__Exercise goal__:
Skip any image you find and restate the rest of the data word for word.

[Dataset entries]
§ §

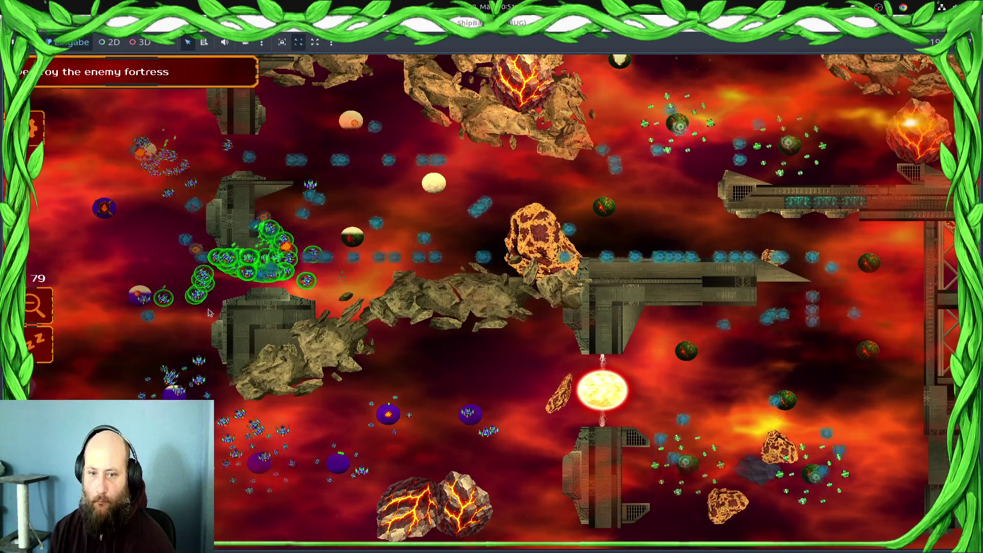
left_click(353, 238)
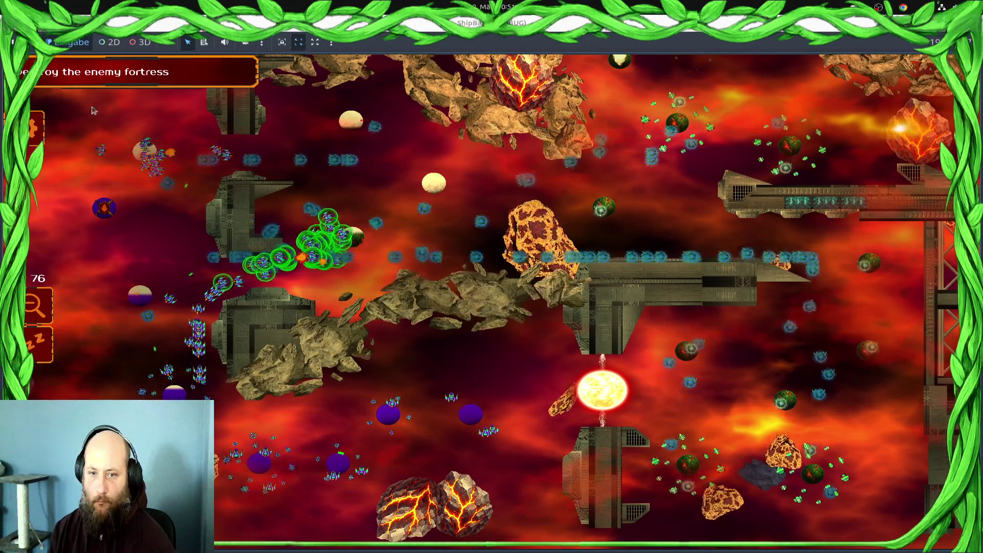
mouse_move(123, 133)
left_mouse_down()
mouse_move(138, 295)
mouse_move(184, 306)
left_mouse_up()
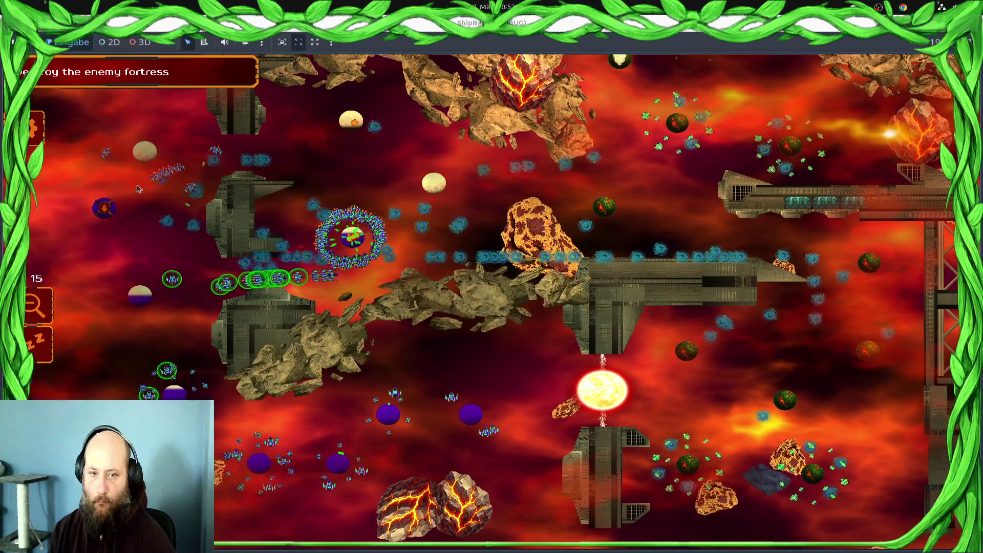
left_click(428, 441)
left_click_drag(347, 438, 347, 438)
left_click(353, 237)
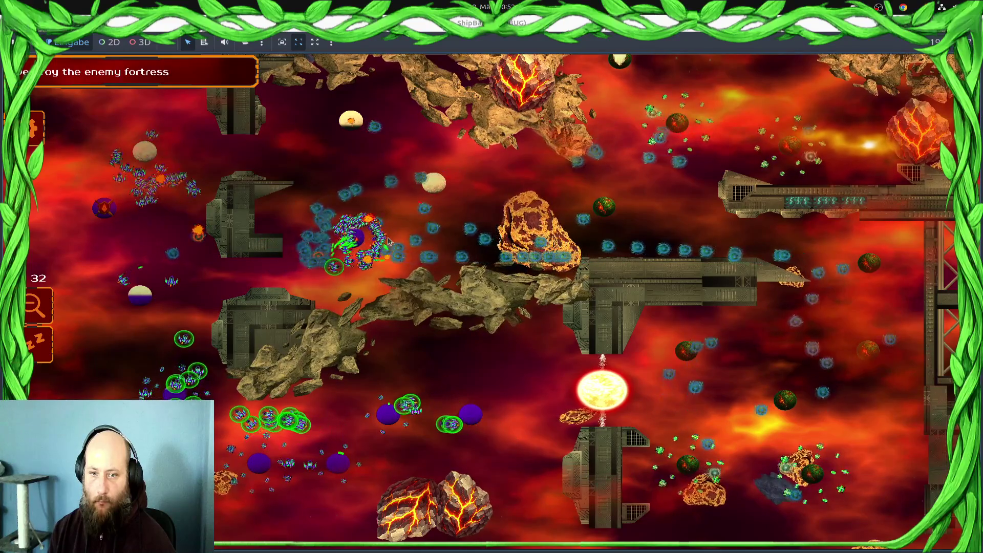
Select the top-left, middle-cluster and idle bottom units for the next push
left_click(145, 151)
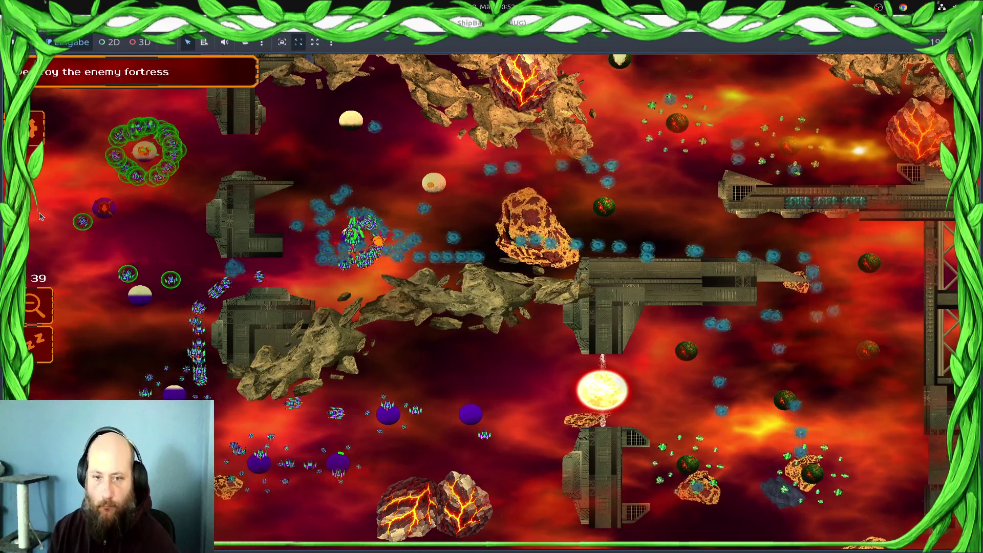
left_click_drag(385, 407, 386, 407)
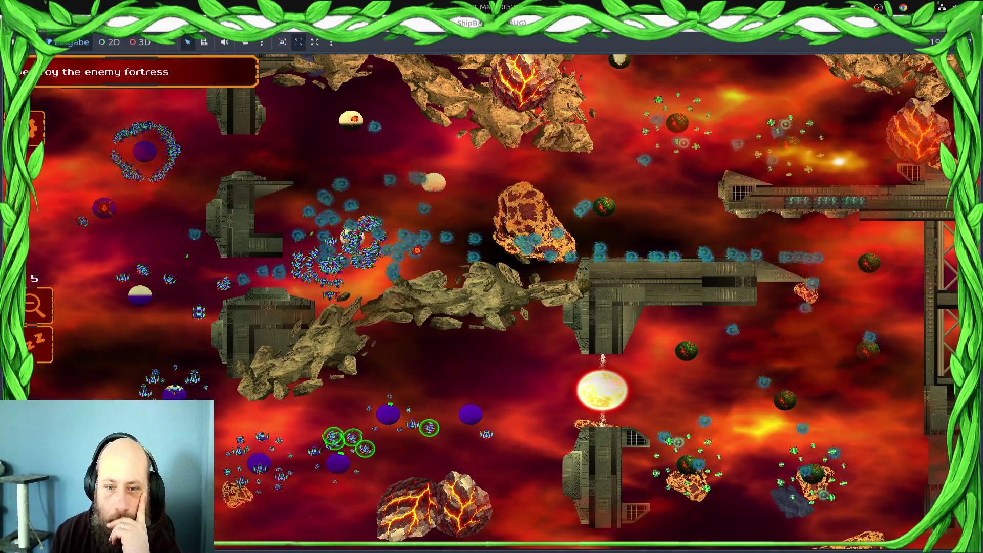
left_click(389, 228)
left_click_drag(389, 228, 404, 209)
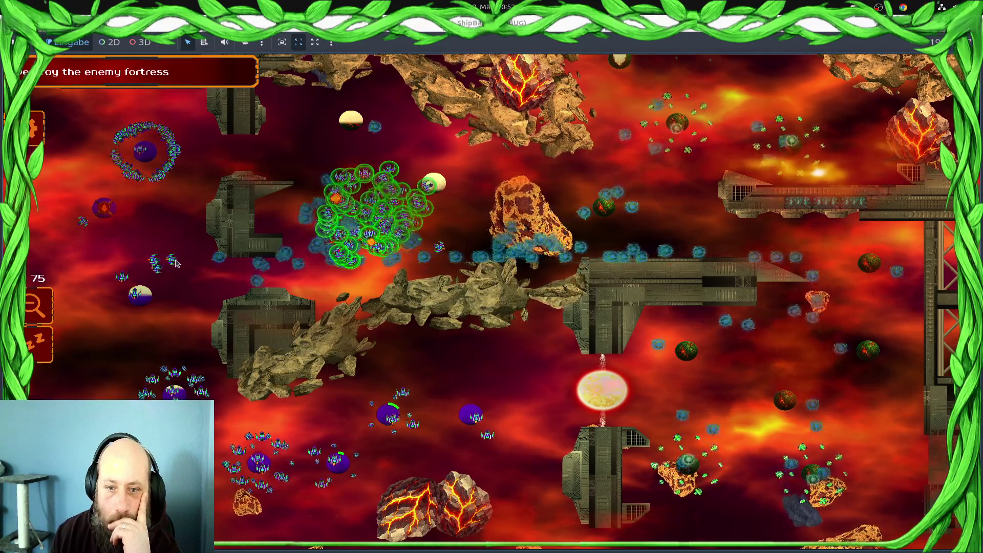
key("i")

§ §

__Output of the task__:
left_click(353, 238)
mouse_move(123, 133)
left_mouse_down()
mouse_move(138, 295)
mouse_move(184, 306)
left_mouse_up()
left_click(428, 441)
left_click_drag(347, 438, 347, 438)
left_click(353, 237)
Select the top-left, middle-cluster and idle bottom units for the next push
left_click(145, 151)
left_click_drag(385, 407, 386, 407)
left_click(389, 228)
left_click_drag(389, 228, 404, 209)
key("i")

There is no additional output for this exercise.